- Leader: Herbert Fuller Philip Goldson
- Founded: 1 July 1958
- Dissolved: 27 September 1973
- Merger of: Honduran Independence Party National Party
- Merged into: United Democratic Party
- Ideology: Conservatism

= National Independence Party (Belize) =

The National Independence Party of Belize was a merger of two Belizean political parties that effectively served as the chief opposition party in Belize for practically all of its existence. It was formed in July 1958 and dissolved as part of the formation of the new United Democratic Party in 1973.

== Formation ==
The NIP was founded on July 1, 1958. Herbert Fuller was elected Leader and James Staines deputy. Other officers included: Chairman Jaime Staines, Secretary Phillip Goldson, Deputy Chairman Robert Reneau, Asst. Sec. Jeannette Buller, Treasurer C. L. B. Rogers and National Organizer Lindsay Burns. District branches were in place by April 1959, and the party gained representation in the Belize City Council in December 1958, when Fuller, Staines, Rogers and Claire Gill were elected, though Meighan and Floss Cassasola campaigned as independents and cut loose from the Party for their behaviour.

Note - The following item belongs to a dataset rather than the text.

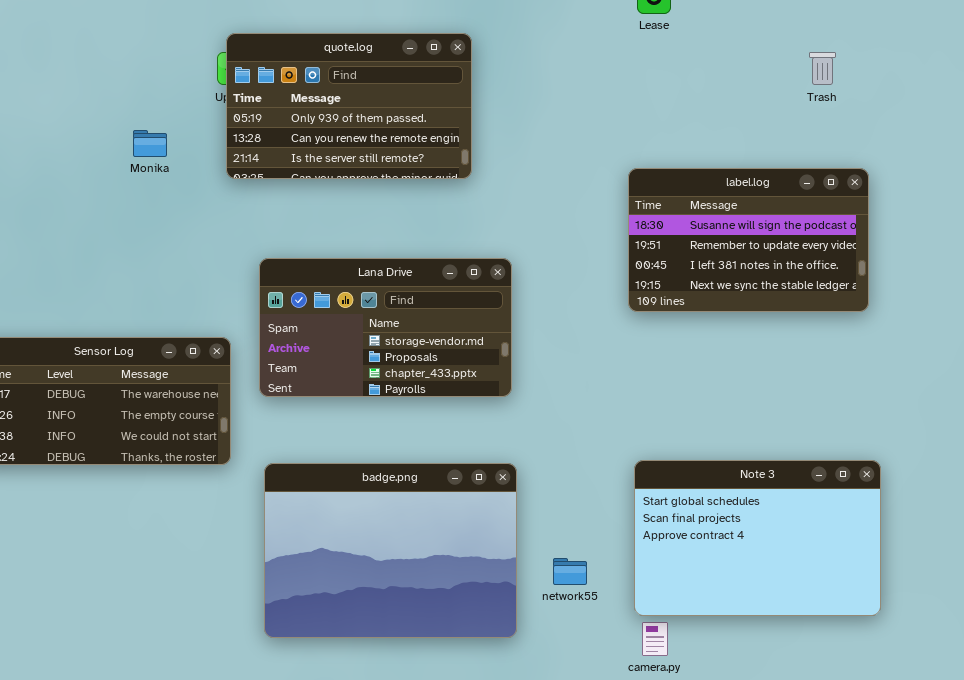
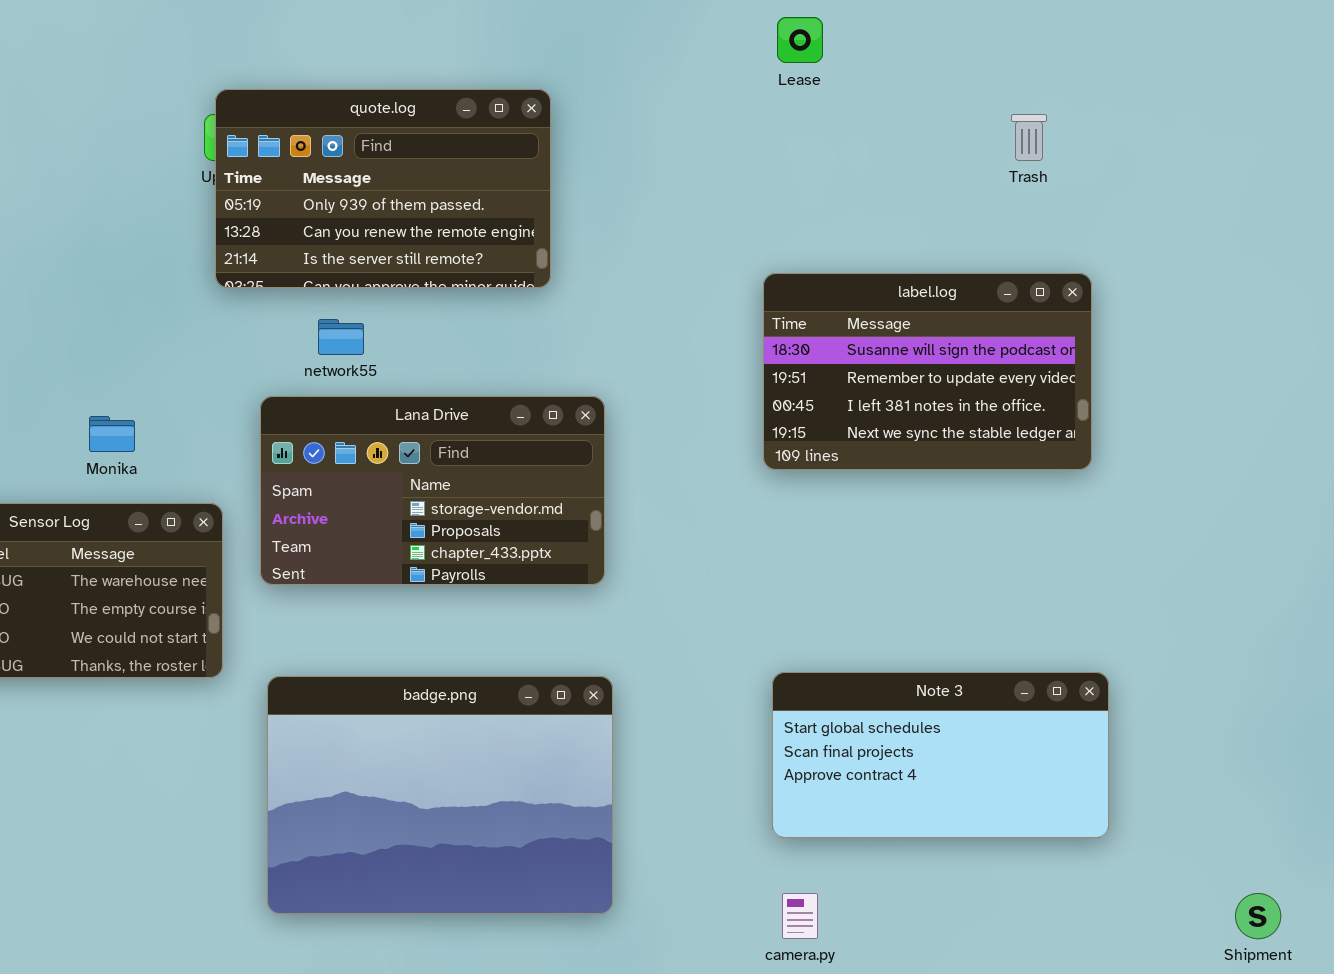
Monika: [133,130,167,157] -> [89,416,135,452], moved
Note 3: [634,460,881,616] -> [772,672,1109,838], resized
network55: [553,558,587,585] -> [318,319,364,355], moved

Another spat came when the Benque Viejo branch set itself up as the Western Independent Party under Juan Gongora and sought affiliation with the NIP, which it agreed to. The NIP also participated in constitutional consultations with Sir Hilary Blood in 1959 and 1960.

== Troubles ==
The NIP was seen as the heir of the National and Honduran Independence parties, and with the popularity of the PUP and the failure by the NIP to shake loose from elements that would have them return to their origins, the party began a run of disappointing performances that would become its main legacy.

March 1, 1961 general elections saw the NIP shut out of the House. Phillip Goldson was appointed by the Governor and subsequently assumed the post of Party Leader from Fuller, who died in March 1962. In the December 1962 City Council elections, the NIP began a run of complete shutouts that lasted until the UDP's 6-3 triumph in 1974. In the town board elections the NIP were more successful, winning two towns in 1963, five in 1966 (three outright), and sliding back to two towns in 1969 and San Ignacio only in 1972. General elections of 1965 and 1969 (in which the NIP collaborated with the breakaway PDM) saw Phillip Goldson retain both times and Edwin Morey earning a surprise victory in 1965.

With the party's loss of face and the frustrations of Belizeans evident, Goldson left to continue his education in the early 1970s and the NIP limped along until the younger, stronger PDM and Liberal Party merged with it to form the UDP in 1973.